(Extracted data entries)
-- Begin --

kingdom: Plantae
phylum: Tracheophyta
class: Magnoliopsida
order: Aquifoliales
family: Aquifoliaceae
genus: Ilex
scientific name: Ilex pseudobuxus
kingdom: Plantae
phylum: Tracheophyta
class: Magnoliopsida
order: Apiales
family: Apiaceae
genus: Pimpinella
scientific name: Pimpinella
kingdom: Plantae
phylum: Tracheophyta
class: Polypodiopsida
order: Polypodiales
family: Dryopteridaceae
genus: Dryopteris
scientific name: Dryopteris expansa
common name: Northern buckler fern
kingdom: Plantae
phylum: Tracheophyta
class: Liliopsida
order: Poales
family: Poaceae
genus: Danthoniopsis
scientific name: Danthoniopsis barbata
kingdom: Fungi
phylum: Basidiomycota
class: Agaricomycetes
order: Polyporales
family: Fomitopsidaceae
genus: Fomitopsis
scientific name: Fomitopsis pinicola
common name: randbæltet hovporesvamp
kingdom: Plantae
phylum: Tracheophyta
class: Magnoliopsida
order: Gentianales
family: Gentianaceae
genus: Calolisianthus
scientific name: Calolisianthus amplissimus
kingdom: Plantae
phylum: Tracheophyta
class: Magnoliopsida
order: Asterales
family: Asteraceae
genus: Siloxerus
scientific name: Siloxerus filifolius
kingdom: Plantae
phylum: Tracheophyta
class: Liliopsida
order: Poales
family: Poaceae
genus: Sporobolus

-- End --

• WHAT THE TASK REQUIRES:
Copy out the lines from the one containing "order: Asterales" through the final line, both included.

• WRITTEN SOLUTION:
order: Asterales
family: Asteraceae
genus: Siloxerus
scientific name: Siloxerus filifolius
kingdom: Plantae
phylum: Tracheophyta
class: Liliopsida
order: Poales
family: Poaceae
genus: Sporobolus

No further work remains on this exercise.